Der Verwaltungsgerichtshof hat bereits in seinem Erkenntnis vom 15. Mai 1990, Zl. 89/05/0221, ausgeführt, daß die durch die Novelle LGBl. 8500-1 erfolgte Einfügung des letzten Satzes des § 6 Abs. 1 sowie des § 6 a über den "Schutz der Nachbarn" bewirke, daß nunmehr bei der Begutachtung von Bauvorhaben im Sinne des § 6 Abs. 1 leg. cit. einerseits allgemein "auf die Umweltverträglichkeit Bedacht zu nehmen" und andererseits "vorzusorgen sei, daß Beeinträchtigungen der Nachbarn durch den zu erwartenden Verkehr auf Landeshaupt- und Landesstraßen" in dem umschriebenen Maß "herabgesetzt werden".

Aus der Zusammenschau der Bestimmungen der §§ 6 Abs. 1 und 6 a Abs. 1 ergibt sich zunächst, daß der Gesetzgeber den näher umschriebenen Schutz der Nachbarn nur beim Bau von Landeshaupt- und Landesstraßen, nicht aber bei Gemeindestraßen vorgesehen hat. Auf die Umweltverträglichkeit hat aber die Behörde auch bei der Neuanlage, Umgestaltung und Umlegung von Gemeindestraßen Bedacht zu nehmen, ohne daß die Nachbarn ein diesbezügliches Mitspracherecht beanspruchen könnten.

Das Niederösterreichische Landesstraßengesetz regelt weder den Begriff des Nachbarn, noch den Parteienbegriff. In § 6 Abs. 1 werden die "durch den Bauentwurf berührten Interessen" angeführt, aus § 6 Abs. 3 ergibt sich, daß zur Amtshandlung alle bekannten Anrainer und sonstigen Beteiligten, insbesondere auch die in Betracht kommenden Stromversorgungsunternehmungen zu laden sind. Aus diesen Bestimmungen ergibt sich lediglich, daß die Anrainer legitimiert sind, im straßenbaurechtlichen Bewilligungsverfahren ihre Interessen zu wahren, wobei weder gesetzlich determiniert ist, wer Anrainer ist, noch welcher Art die in Betracht kommenden Interessen sind. In seinem Erkenntnis vom 22. Juni 1993, Zl. 93/05/0032, hat der Verwaltungsgerichtshof ausgeführt, da das Niederösterreichische Landesstraßengesetz im Gegensatz zu Straßengesetzen anderer Länder keine Trassenverordnung vorsehe, finde auch die Festlegung der Trasse im straßenrechtlichen Baubewilligungsverfahren statt.

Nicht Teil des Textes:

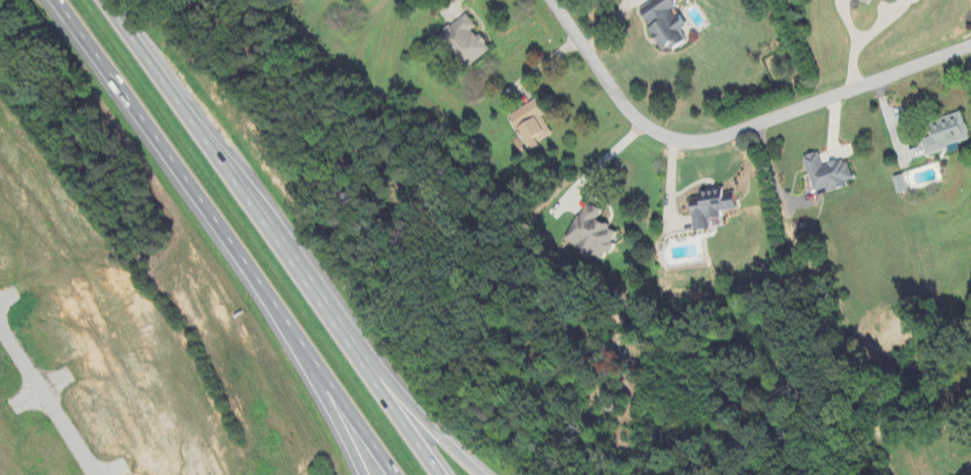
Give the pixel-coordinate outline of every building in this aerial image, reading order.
[(669,51),(698,35),(679,0),(655,0),(644,6),(669,51)] [(466,70),(494,45),(465,13),(437,38),(466,70)] [(535,148),(559,134),(538,99),(514,113),(535,148)] [(968,111),(930,121),(934,136),(926,139),(929,152),(970,140),(970,122),(968,111)] [(851,156),(827,163),(823,150),(808,155),(820,193),(859,182),(851,156)] [(910,192),(906,176),(895,178),(900,195),(910,192)] [(744,207),(742,194),(709,199),(709,203),(696,206),(700,229),(716,227),(714,218),(725,216),(724,210),(744,207)] [(609,256),(621,226),(604,219),(609,208),(588,200),(571,241),(609,256)]
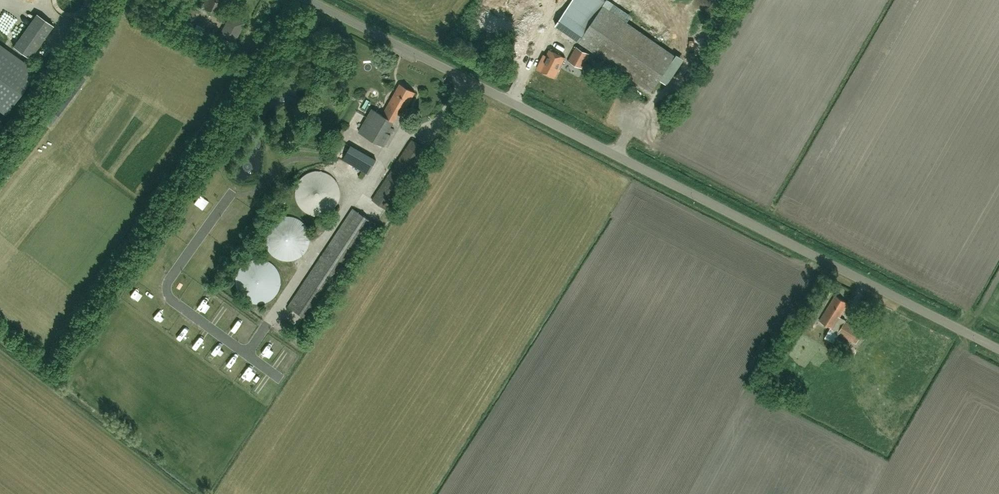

Es liege im Wesen einer derartigen Straßenplanung, daß die Berücksichtigung der Interessen des einen in der Regel zur Beeinträchtigung von Interessen anderer führe. Der dem Straßengesetz vorschwebende Zweck könne nur durch eine Abwägung der in Betracht kommenden Interessen, insbesondere in bezug auf den Verlauf der Straße erreicht werden. In dieser Beziehung müsse den Anrainern, die ja zur Verhandlung zu laden seien, ein Mitspracherecht zuerkannt werden. Zur erforderlichen Abwägung der Interessen bedürfe es der Gegenüberstellung der verschiedenen Möglichkeiten mit ihren Vor- und Nachteilen.

Nun ist aber der Beschwerdeführer, dessen Liegenschaft nicht an die im bisherigen Straßenbaubewilligungsverfahren bewilligte Straße angrenzt, nicht einmal Anrainer im Sinne des § 6 Abs. 3 des Landesstraßengesetzes. Auf Grund der ausdrücklichen Regelung im letzten Satz des § 6 a Abs. 1 leg. cit. stand ihm aber kein Mitspracherecht bezüglich des dort genannten Schutzes von Nachbarn zu. Mit Recht hat daher schon der Gemeinderat der mitbeteiligten Gemeinde die Einwendungen des Beschwerdeführers mangels Parteistellung zurückgewiesen.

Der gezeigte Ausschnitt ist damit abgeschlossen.